What is the most striking difference between actually owning and operating a small business and what you thought it would be like?
“It’s equally, the hardest and most rewarding thing one could ever do.”

Certainly, not everyone is cut out to run their own business. In your opinion, which specific traits increase the likelihood that a person will be a successful?
“There are 5 that I find to be most crucial or symbolic in determining one’s long term success. 1) Unwavering, daily, non-negotiable commitment to your dream (your north star), 2) belief that it is actually possible, 3) trust in a higher power (God, higher self, source, spirit, The Universe), 4) courage to take risks, fail and get back in the ring and 5) grit = a relentless doing whatever it takes, until it takes.”

What advice would you give to other women looking to start a business? What advice would you give to other women small business owners to help them thrive?
“A fine mentor, Rich Litvin, once said that the first 1,000 days of business are the most challenging. I read this 2.5 years into my business and laughed out loud at his accuracy. To this end, ensure that you have what you need to cover your expenses and a bit more, for the first 1,000 days. Ideally, hire the best mentor you can find with the resources / budget you have to have your back and help you pave the way to success far faster than you could on your own. This is how you fast-track. And work on building daily skill around those 5 traits from the previous question.”

None of us are able to achieve success without some help along the way. Is there a particular person who you are grateful towards who helped get you to where you are? Can you share a story about that?
“In 2001, I turned to my parents and said, ‘I want to go to college in Philadelphia; Temple University to be exact.’ In 2006, while walking down campus, I called home to say, ‘Mom, Dad. . . I got a senior internship in New York!’ In 2012, I sent them a text from my corporate blackberry that said, ‘I’ve just been promoted to Director!’ In 2015, while home on the couch for holiday break, I looked at them and said, ‘I can’t do this anymore. . .’ and in 2017, I said, ‘I’m packing up my life and apartment, moving things home and starting my own business.’ With every share, with every declaration, with every move. . . I was met with the same, supportive response: ‘Ok!’ My parents have given countless levels and types of support over the years. But remarkably, the one that continues to humble and impress upon me every day, is their ability to embrace my unconventional journey with the utmost grace, acceptance and no-questions-asked. Not a day goes by where I don’t count this blessing (twice).”
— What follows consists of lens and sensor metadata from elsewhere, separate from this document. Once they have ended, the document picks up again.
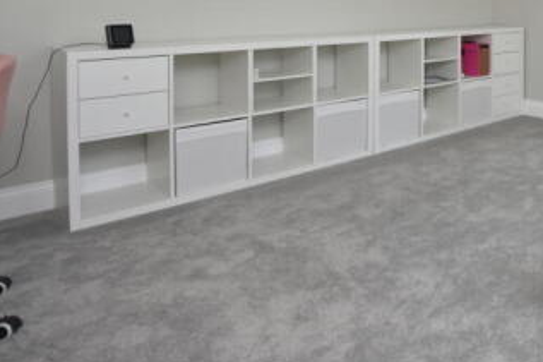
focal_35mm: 31
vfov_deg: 37.9
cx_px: 532
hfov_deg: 50.1
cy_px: 4
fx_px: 467
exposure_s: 1/200
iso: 200
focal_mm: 10
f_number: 5
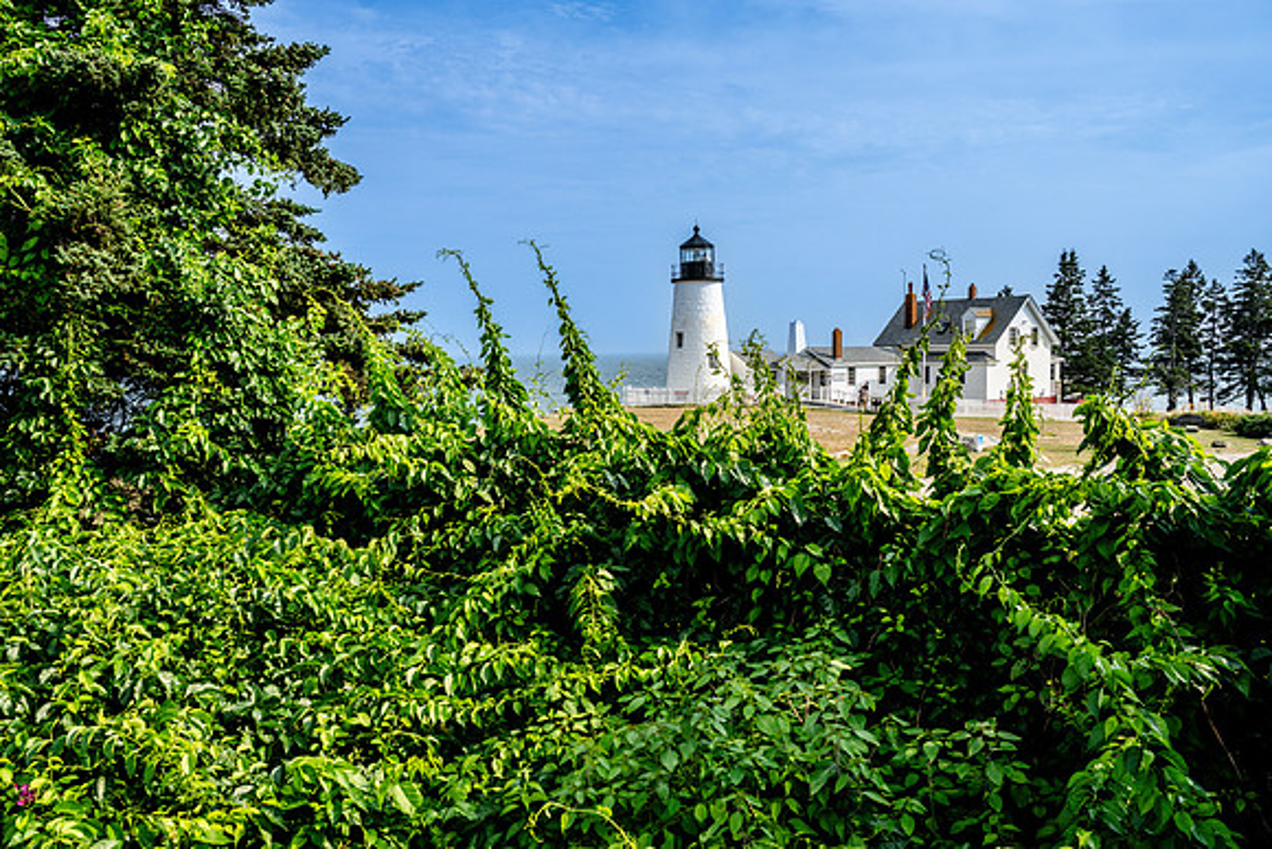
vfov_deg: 46.4
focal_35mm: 28
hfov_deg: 65.5
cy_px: 424
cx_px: 636
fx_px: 990
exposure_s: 1/1250
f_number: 6.3
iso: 160
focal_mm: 28
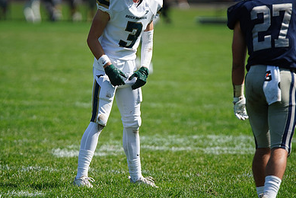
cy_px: 71
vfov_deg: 3.1
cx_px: 139
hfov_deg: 4.6
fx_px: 3678
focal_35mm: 447
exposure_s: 1/5000
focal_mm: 300
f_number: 2.8
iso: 400
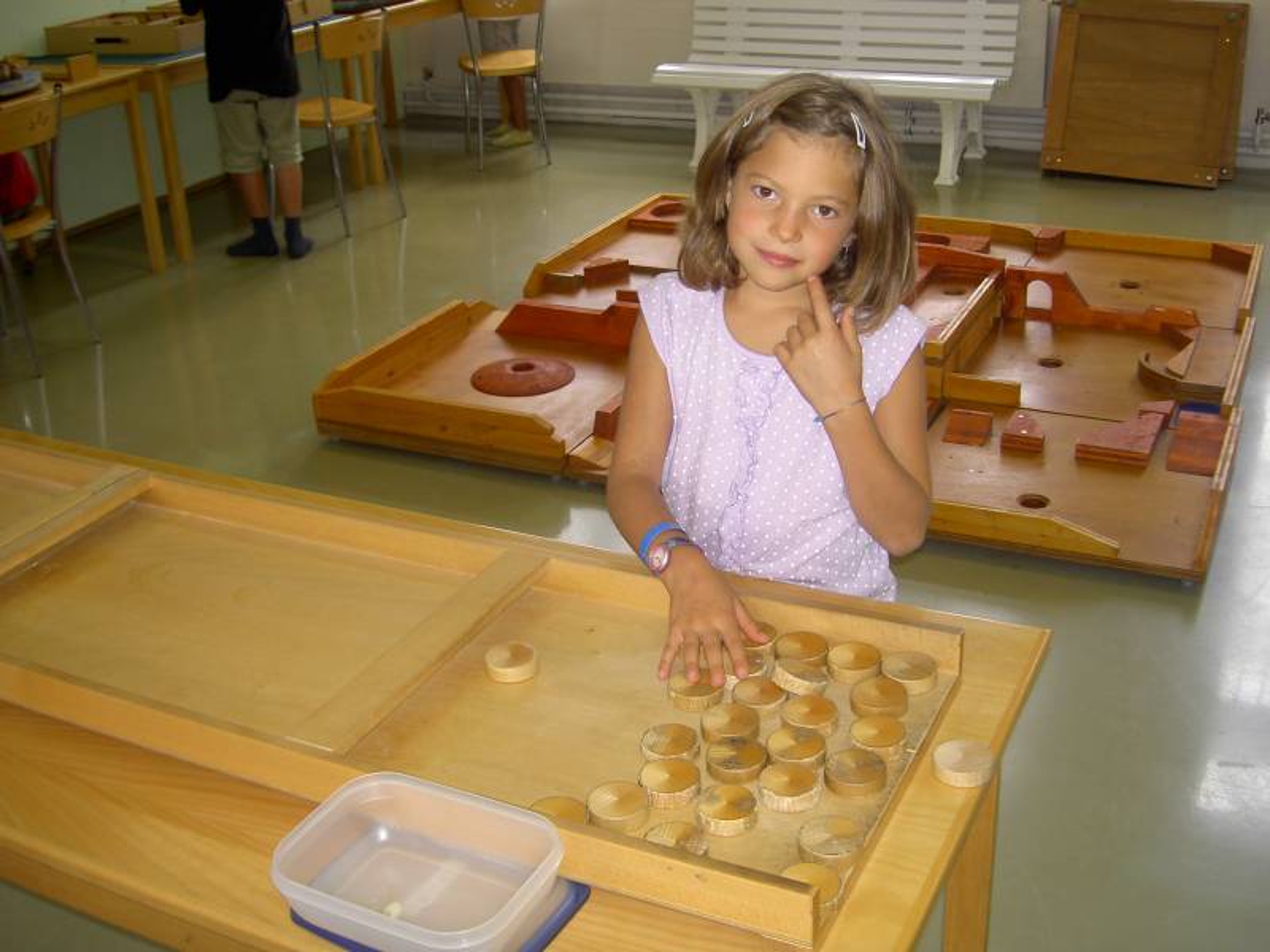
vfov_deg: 36.8
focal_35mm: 39
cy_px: 476
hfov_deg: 47.9
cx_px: 635
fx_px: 1431
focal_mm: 8
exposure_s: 1/60
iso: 100
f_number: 2.8
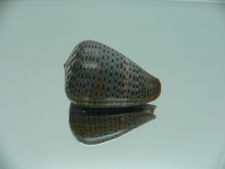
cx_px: 112
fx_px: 227
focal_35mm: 35
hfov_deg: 52.6
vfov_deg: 40.7
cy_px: 84
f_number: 2.8
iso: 100
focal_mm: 4.6
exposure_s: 1/60
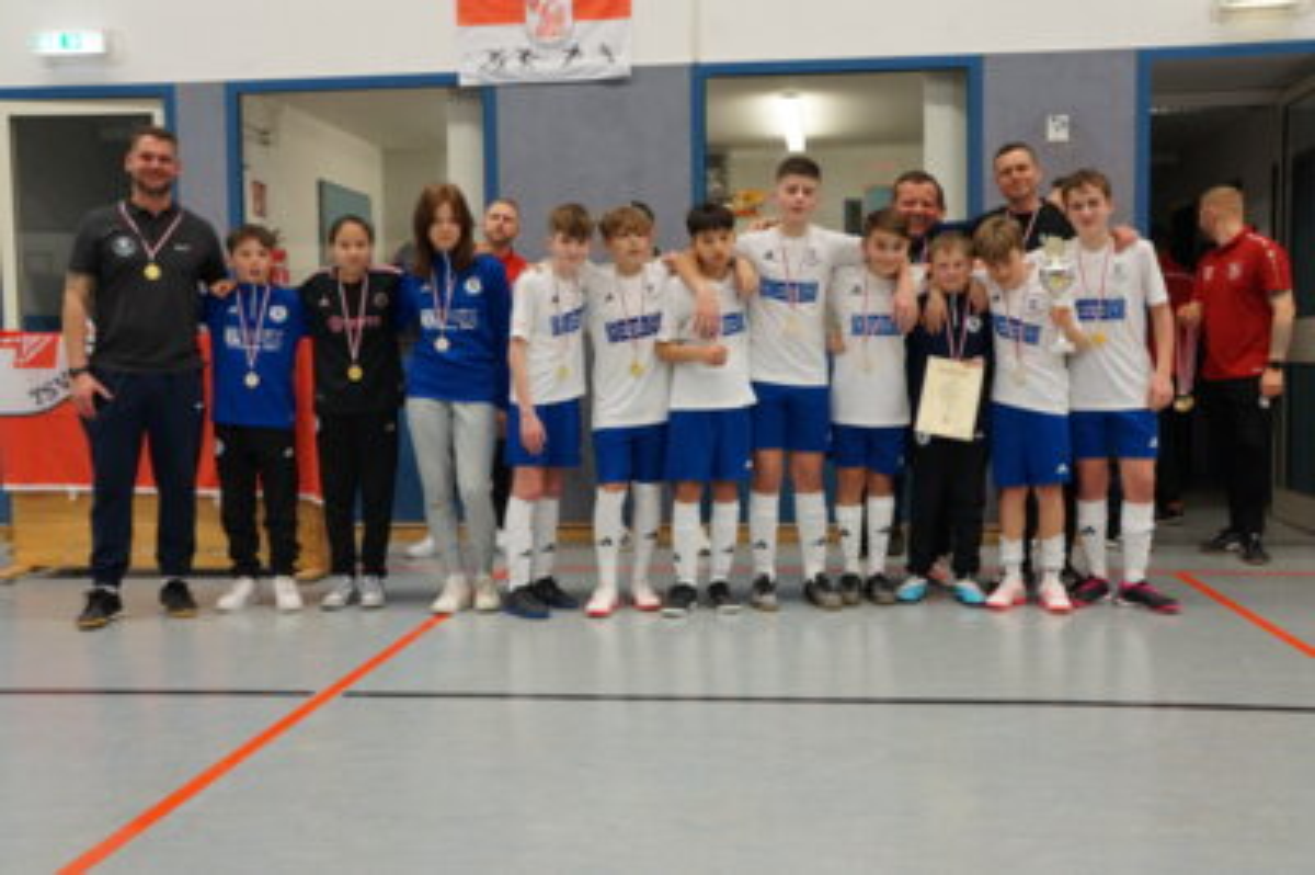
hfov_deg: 53.2
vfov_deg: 36.8
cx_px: 658
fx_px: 1314
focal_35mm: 36
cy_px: 438
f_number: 7.1
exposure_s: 1/60
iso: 2000
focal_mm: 24
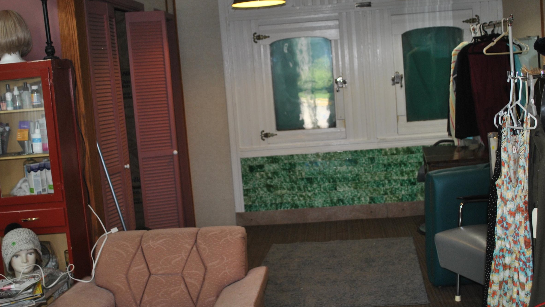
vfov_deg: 26.5
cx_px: 295
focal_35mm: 45
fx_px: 650
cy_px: 140
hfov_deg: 45.4
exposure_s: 1/60
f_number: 4
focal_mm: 22
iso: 200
What are your “5 Things I Wish Someone Told Me Before I Started” and why? 

“1) Find a mentor. Get coaching, join masterminds, and invest in a mentor who is several steps ahead of you, and where you want to be.
Much of the time you won’t just have the extra cash laying around to pay for it. The question becomes: HOW RESOURCEFUL ARE YOU?
Sell stuff, borrow, take out credit, cut the clothes or travel or coffee budget for a year (totally possible when you’re committed), get a side hustle—figure it out and get out of your own money story as to why you can’t ‘afford’ it. It’s just FEAR. Besides, any investment you make requires showing up and making it worth it so you create the ROI. This is YOUR responsibility, not the mentor’s.”

“2) Solve bigger, more sophisticated problems that your dream client has, and solve them in groups as opposed to 1:1 (if this works for your unique business), so you can make more money and have a bigger impact. You don’t need to ‘wait’ to have a New York Times Best Seller, a perfectly built-out website or branding or business cards BEFORE you can start working with clients and having an impact.”

“3) GET YOURSELF IN THE ROOM. Go to events where you can be mentored by and in the energy of those who are miles ahead of you and have done what you want to achieve (more of #1 because it is EVERYTHING).”

“4) Find the most successful person who shares your morals and ethics, and offer value so they agree to take you on as an apprentice, and never, ever let them down.”

“5) The right ENERGY + MINDSET + ACTION = RESULTS. A combination of the 3, tended to daily, will get you where you want to be.”

Thank you Stephanie for taking the time to share with me. I truly enjoyed photographing you!